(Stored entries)
[Start of section]

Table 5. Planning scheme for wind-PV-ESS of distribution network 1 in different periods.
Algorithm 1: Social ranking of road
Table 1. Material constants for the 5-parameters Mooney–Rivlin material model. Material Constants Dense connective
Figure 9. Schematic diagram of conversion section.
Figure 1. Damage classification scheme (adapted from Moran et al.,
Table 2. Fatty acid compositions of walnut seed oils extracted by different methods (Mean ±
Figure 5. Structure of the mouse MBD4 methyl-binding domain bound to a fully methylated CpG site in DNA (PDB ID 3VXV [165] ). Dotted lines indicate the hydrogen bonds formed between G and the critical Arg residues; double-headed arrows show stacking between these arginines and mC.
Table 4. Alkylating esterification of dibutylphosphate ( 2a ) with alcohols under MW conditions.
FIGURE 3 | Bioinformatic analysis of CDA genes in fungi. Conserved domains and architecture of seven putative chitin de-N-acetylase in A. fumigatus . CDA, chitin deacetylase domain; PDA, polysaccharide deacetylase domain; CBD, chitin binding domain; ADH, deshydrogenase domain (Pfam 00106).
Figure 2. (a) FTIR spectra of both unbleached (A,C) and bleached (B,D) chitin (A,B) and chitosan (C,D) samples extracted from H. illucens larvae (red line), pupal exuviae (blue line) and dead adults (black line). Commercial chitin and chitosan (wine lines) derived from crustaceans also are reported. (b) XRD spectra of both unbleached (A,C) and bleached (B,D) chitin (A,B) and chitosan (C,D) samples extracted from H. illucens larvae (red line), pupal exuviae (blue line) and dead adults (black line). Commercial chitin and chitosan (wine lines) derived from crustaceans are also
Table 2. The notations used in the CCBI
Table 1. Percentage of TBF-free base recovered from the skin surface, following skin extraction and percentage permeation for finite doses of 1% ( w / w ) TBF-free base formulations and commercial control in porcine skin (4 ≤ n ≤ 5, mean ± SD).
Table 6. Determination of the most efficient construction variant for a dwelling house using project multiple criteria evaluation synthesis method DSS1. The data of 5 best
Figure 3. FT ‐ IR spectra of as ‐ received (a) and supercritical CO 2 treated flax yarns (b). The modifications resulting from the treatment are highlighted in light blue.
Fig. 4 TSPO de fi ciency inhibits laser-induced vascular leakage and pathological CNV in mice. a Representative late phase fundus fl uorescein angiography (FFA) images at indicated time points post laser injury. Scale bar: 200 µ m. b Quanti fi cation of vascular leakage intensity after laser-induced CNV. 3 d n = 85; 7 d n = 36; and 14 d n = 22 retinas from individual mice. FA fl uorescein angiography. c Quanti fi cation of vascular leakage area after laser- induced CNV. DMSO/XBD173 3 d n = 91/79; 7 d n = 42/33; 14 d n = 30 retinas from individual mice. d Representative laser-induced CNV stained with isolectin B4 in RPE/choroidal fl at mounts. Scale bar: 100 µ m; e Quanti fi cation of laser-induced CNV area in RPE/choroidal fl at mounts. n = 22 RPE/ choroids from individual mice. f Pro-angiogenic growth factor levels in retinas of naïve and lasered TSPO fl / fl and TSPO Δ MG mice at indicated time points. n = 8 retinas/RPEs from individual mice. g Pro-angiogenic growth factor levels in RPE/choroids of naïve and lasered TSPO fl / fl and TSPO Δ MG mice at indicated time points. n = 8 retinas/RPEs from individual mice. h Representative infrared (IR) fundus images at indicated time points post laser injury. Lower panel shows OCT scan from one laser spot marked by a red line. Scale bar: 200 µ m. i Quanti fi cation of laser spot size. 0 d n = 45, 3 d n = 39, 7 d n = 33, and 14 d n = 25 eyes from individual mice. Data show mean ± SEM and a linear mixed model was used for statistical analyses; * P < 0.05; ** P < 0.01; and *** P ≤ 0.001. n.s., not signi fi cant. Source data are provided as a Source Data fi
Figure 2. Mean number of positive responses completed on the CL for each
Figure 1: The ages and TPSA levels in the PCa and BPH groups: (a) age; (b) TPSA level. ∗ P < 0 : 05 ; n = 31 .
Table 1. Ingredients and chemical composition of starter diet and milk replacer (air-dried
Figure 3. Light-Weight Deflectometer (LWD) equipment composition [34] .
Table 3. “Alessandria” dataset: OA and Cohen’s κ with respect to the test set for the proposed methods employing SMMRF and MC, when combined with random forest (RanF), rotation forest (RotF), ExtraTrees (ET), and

[End of section]

> [About this exercise]: Transcribe all of the records exactly.

> [Expected answer]:
Table 5. Planning scheme for wind-PV-ESS of distribution network 1 in different periods.
Algorithm 1: Social ranking of road
Table 1. Material constants for the 5-parameters Mooney–Rivlin material model. Material Constants Dense connective
Figure 9. Schematic diagram of conversion section.
Figure 1. Damage classification scheme (adapted from Moran et al.,
Table 2. Fatty acid compositions of walnut seed oils extracted by different methods (Mean ±
Figure 5. Structure of the mouse MBD4 methyl-binding domain bound to a fully methylated CpG site in DNA (PDB ID 3VXV [165] ). Dotted lines indicate the hydrogen bonds formed between G and the critical Arg residues; double-headed arrows show stacking between these arginines and mC.
Table 4. Alkylating esterification of dibutylphosphate ( 2a ) with alcohols under MW conditions.
FIGURE 3 | Bioinformatic analysis of CDA genes in fungi. Conserved domains and architecture of seven putative chitin de-N-acetylase in A. fumigatus . CDA, chitin deacetylase domain; PDA, polysaccharide deacetylase domain; CBD, chitin binding domain; ADH, deshydrogenase domain (Pfam 00106).
Figure 2. (a) FTIR spectra of both unbleached (A,C) and bleached (B,D) chitin (A,B) and chitosan (C,D) samples extracted from H. illucens larvae (red line), pupal exuviae (blue line) and dead adults (black line). Commercial chitin and chitosan (wine lines) derived from crustaceans also are reported. (b) XRD spectra of both unbleached (A,C) and bleached (B,D) chitin (A,B) and chitosan (C,D) samples extracted from H. illucens larvae (red line), pupal exuviae (blue line) and dead adults (black line). Commercial chitin and chitosan (wine lines) derived from crustaceans are also
Table 2. The notations used in the CCBI
Table 1. Percentage of TBF-free base recovered from the skin surface, following skin extraction and percentage permeation for finite doses of 1% ( w / w ) TBF-free base formulations and commercial control in porcine skin (4 ≤ n ≤ 5, mean ± SD).
Table 6. Determination of the most efficient construction variant for a dwelling house using project multiple criteria evaluation synthesis method DSS1. The data of 5 best
Figure 3. FT ‐ IR spectra of as ‐ received (a) and supercritical CO 2 treated flax yarns (b). The modifications resulting from the treatment are highlighted in light blue.
Fig. 4 TSPO de fi ciency inhibits laser-induced vascular leakage and pathological CNV in mice. a Representative late phase fundus fl uorescein angiography (FFA) images at indicated time points post laser injury. Scale bar: 200 µ m. b Quanti fi cation of vascular leakage intensity after laser-induced CNV. 3 d n = 85; 7 d n = 36; and 14 d n = 22 retinas from individual mice. FA fl uorescein angiography. c Quanti fi cation of vascular leakage area after laser- induced CNV. DMSO/XBD173 3 d n = 91/79; 7 d n = 42/33; 14 d n = 30 retinas from individual mice. d Representative laser-induced CNV stained with isolectin B4 in RPE/choroidal fl at mounts. Scale bar: 100 µ m; e Quanti fi cation of laser-induced CNV area in RPE/choroidal fl at mounts. n = 22 RPE/ choroids from individual mice. f Pro-angiogenic growth factor levels in retinas of naïve and lasered TSPO fl / fl and TSPO Δ MG mice at indicated time points. n = 8 retinas/RPEs from individual mice. g Pro-angiogenic growth factor levels in RPE/choroids of naïve and lasered TSPO fl / fl and TSPO Δ MG mice at indicated time points. n = 8 retinas/RPEs from individual mice. h Representative infrared (IR) fundus images at indicated time points post laser injury. Lower panel shows OCT scan from one laser spot marked by a red line. Scale bar: 200 µ m. i Quanti fi cation of laser spot size. 0 d n = 45, 3 d n = 39, 7 d n = 33, and 14 d n = 25 eyes from individual mice. Data show mean ± SEM and a linear mixed model was used for statistical analyses; * P < 0.05; ** P < 0.01; and *** P ≤ 0.001. n.s., not signi fi cant. Source data are provided as a Source Data fi
Figure 2. Mean number of positive responses completed on the CL for each
Figure 1: The ages and TPSA levels in the PCa and BPH groups: (a) age; (b) TPSA level. ∗ P < 0 : 05 ; n = 31 .
Table 1. Ingredients and chemical composition of starter diet and milk replacer (air-dried
Figure 3. Light-Weight Deflectometer (LWD) equipment composition [34] .
Table 3. “Alessandria” dataset: OA and Cohen’s κ with respect to the test set for the proposed methods employing SMMRF and MC, when combined with random forest (RanF), rotation forest (RotF), ExtraTrees (ET), and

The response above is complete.